I always said that I would be very happy living in a hotel. A really nice one, that is. I love fancy hotels and especially the beautiful bathrooms and the big fluffy beds. Now, I don’t live in a hotel but I work in one, and spend a lot of time in it. After eight months in a business that was completely new to me, here are some of the perks and some of the not so great things about the life of a hotelier.
- Access to great food. Since I spend so much time here, I often eat here. When I first came, I was the guest hostess and ate lunch and dinner with the guests every day. Now, as the manager, I still do the hostess role regularly. Not all the time, but enough to be able to enjoy some of the delicious food we serve! Asados are of course a staple, but I also love the fish dishes, the quiches, the steaks, and all the different vegetables. (Who am I kidding, trying to not mention the desserts…)
- Meeting amazing and interesting people. I have written about this before, that the vast majority of the people are really wonderful and with great attitudes. We are in the country side and therefore, things don’t always work 100%, so I love guests who are relaxed and easy going (although we always try to fix everything and get better.) One of my favorite guests is a fantastic piano player and while he didn’t know Les Miserables before, he could play each song perfectly from the sheet music and I was in heaven! (The musical Les Miserables is one of my favorite things in life.)
- Making it all work. When things work, and people are happy, and the food is tasty, and the sun is shining, and everything goes off without a hitch, it is an amazing feeling. There is a lot of work that goes into making it all seem effortless, but when things work, it is the best.
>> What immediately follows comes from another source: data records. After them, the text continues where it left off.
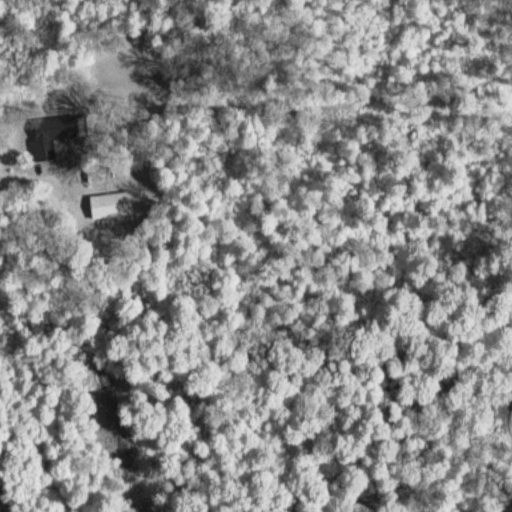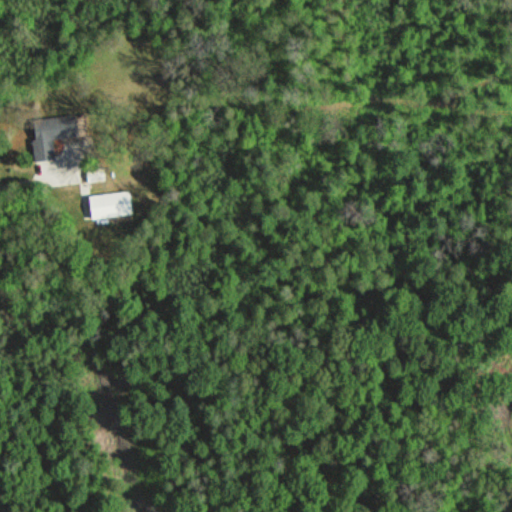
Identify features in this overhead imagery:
building: (52, 133)
building: (52, 134)
road: (47, 170)
building: (96, 173)
road: (60, 177)
building: (111, 203)
building: (111, 205)
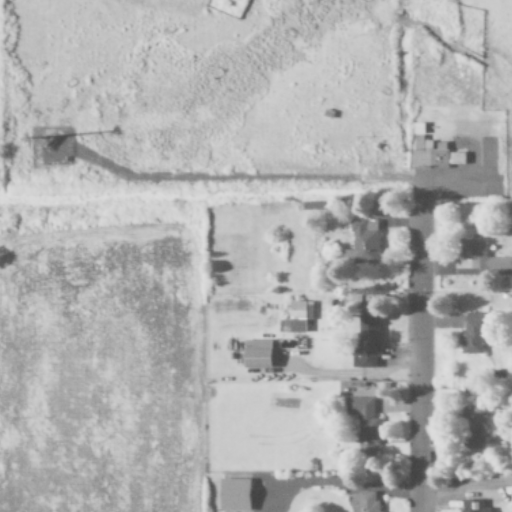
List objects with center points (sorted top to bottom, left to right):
building: (432, 155)
building: (364, 243)
building: (478, 257)
building: (299, 316)
building: (471, 334)
building: (365, 343)
road: (424, 352)
building: (254, 354)
building: (364, 424)
building: (472, 428)
building: (233, 495)
building: (366, 502)
building: (471, 506)
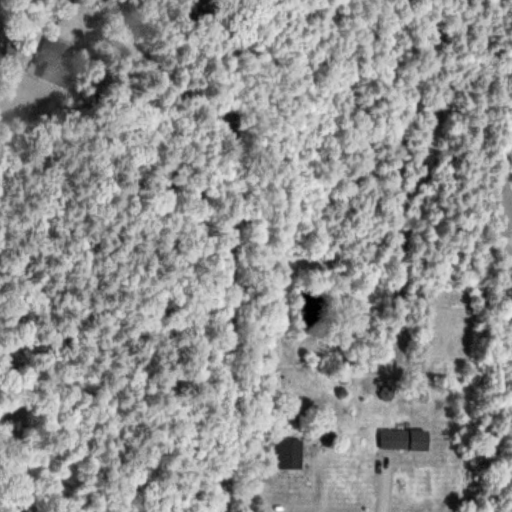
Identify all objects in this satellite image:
building: (52, 62)
building: (393, 437)
building: (418, 438)
building: (289, 451)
- Every day is different. Every day brings different challenges and experiences – one day we host a South African television production, the next day we have a full hotel, then a wedding, then lots of polo, then some quiet bird watching guests. Some days I do lots of finance and admin work, other days I ride with the guests or have a little time to sit in the sun with the dogs.
Not so great stuff:
- Looong hours. Even though we almost always receive people during regular working hours, and rarely have to be here in the middle of the night, the hours are long. We are staffed from 7:00 to 22:30 usually, and there are quite a few days when I am here for 14 hours, which is just too much!
- The feeling of always being on. Since I live on-site, even when I am at home I am always thinking about the hotel and of course people often call, since they can’t know that I am not working at that particular moment. We basically never have weekends off, and on our one day a week off, travel agencies and others will still call, since they of course work a regular week.
- Having to be a jack of all trades. In a small hotel, the manager (that would be me) is in charge of everything, from booking and reception work, to maintenance to housekeeping to the kitchen to human resources to the garden to organizing the horserides to booking transfers. The cool thing is to see how it all works together, but of course the drawback is having to be in a million things at once. I don’t do the maintenance myself, but I have to be on top of it, as with so many other things.
So far, so good – it has been an amazing experience so far and it is definitely an industry I feel at home in. It is basically perfect for a chatty, extroverted traveler with a love for languages!
Here a picture of me working, back in January. I miss summer!
Interesting! and thanks for sharing the good and the bad. It sounds like you made a great transition to management, and you are learning so much, too. Wishing you quiet and peaceful days off!